Enfin, la dernière nouvelle : Une femme d’imagination, titre phare du recueil, n’a pas été l’apothéose que j’attendais. J’ai trouvé la romance de cette femme d’une grande banalité. Elle tombe sous le charme d’un homme qu’elle n’a jamais vraiment connu ni rencontré, ce sont ses écrits, sa photo et ce qu’on lui a dit de lui qui l’ont séduite. Ça fait penser à ces filles qui tombent amoureuses d’une star. Après Thomas Hardy le met bien en scène, on voit les difficultés de celle-ci dans son mariage, le manque de reconnaissance qu’elle subit, son immaturité, etc. Mais ça donne encore une vision de la femme assez pauvre.
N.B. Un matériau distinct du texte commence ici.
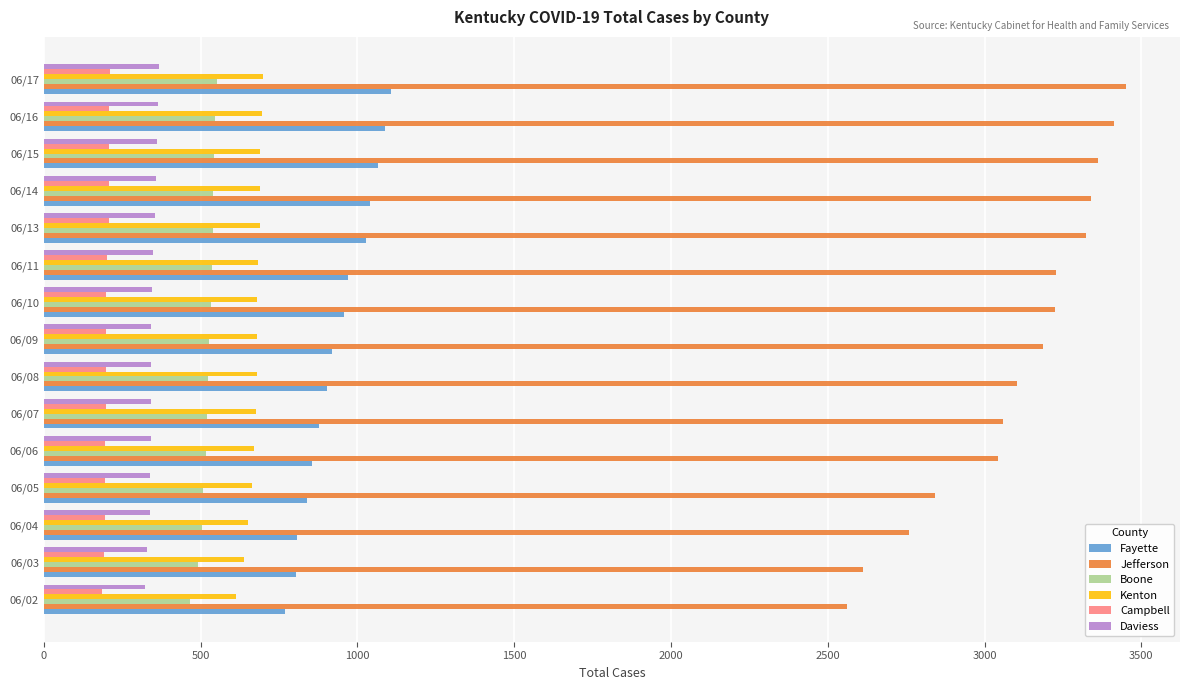

What is the maximum value for Campbell?

212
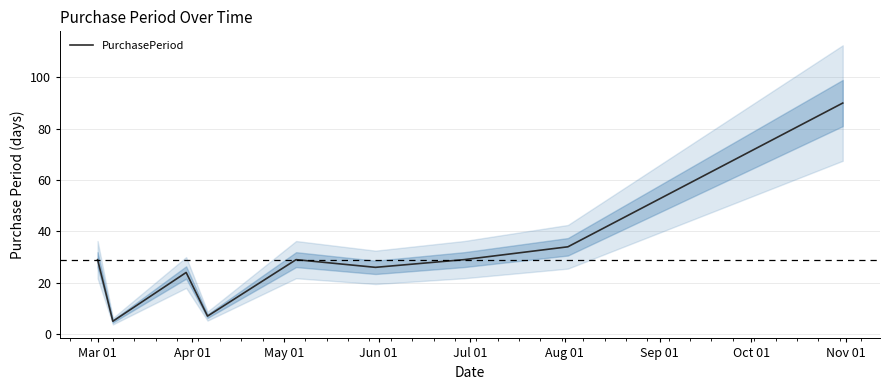

What is the highest value of the PurchasePeriod series?

90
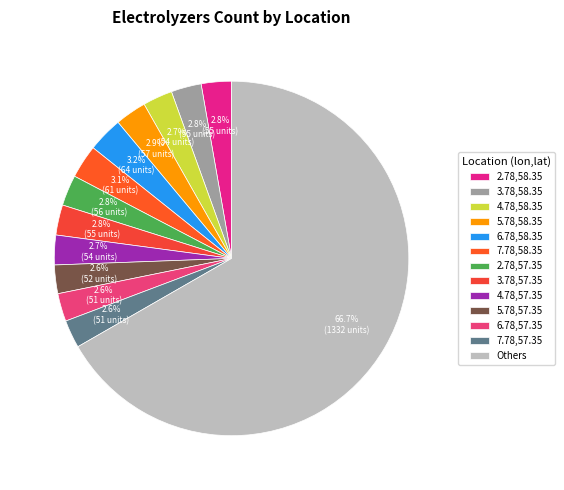

Count the number of slices in the pie.

13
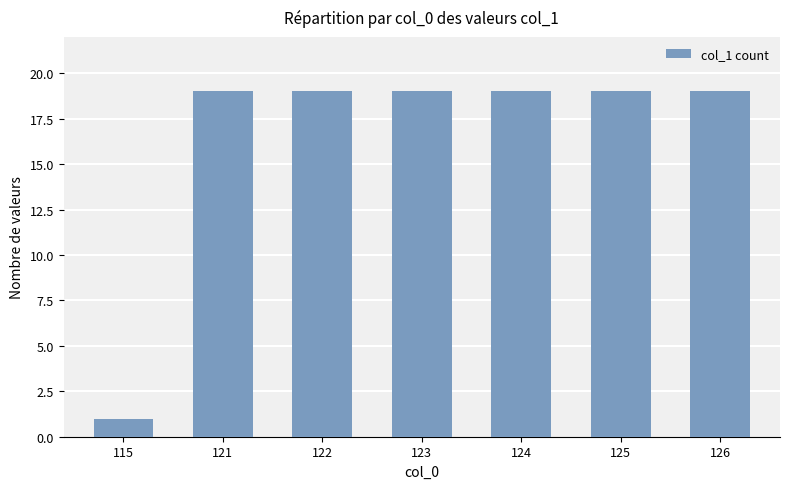

Is it true that the value at 125 is 19?

True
Au final, dans ce recueil de 4 nouvelles, c’est la première qui m’a le plus enchantée suivie de peu par la deuxième. J’ai eu plus de mal avec les deux dernières. On retrouve des thèmes communs propres à l’univers de cet écrivain : une vision assez pessimiste de la vie conjugale et de l’amour en général où beaucoup d’élans se terminent en drame. J’avais peur de la vision de la femme qu’il donnerait, j’en ressors mitigée. Parfois, il les montre en femmes fortes affrontant l’adversité, tantôt en femmes immatures. Mais je n’ai jamais senti un regard vraiment négatif porté sur elles. A l’inverse, j’ai trouvé sa critique de la façon dont certains hommes se comportent avec elles assez acerbe, entre le fiancée qui délaisse sa promise, le père obtus qui veut obliger sa fille à faire ce qu’elle ne veut pas, le fils qui a honte de sa mère et la maintient sous sa coupe, le séducteur qui abandonne sa conquête et le mari qui ne s’intéresse plus à sa femme.

Ce fut donc une découverte intéressante. J’ai trouvé sa plume très agréable et pas du tout datée. J’ai aimé le format de ses histoires malgré les finaux assez brutaux et dramatiques. Ça m’a donné envie de redonner une chance aux romans de cet auteur anglais, mais peut-être pas les plus connus ^^!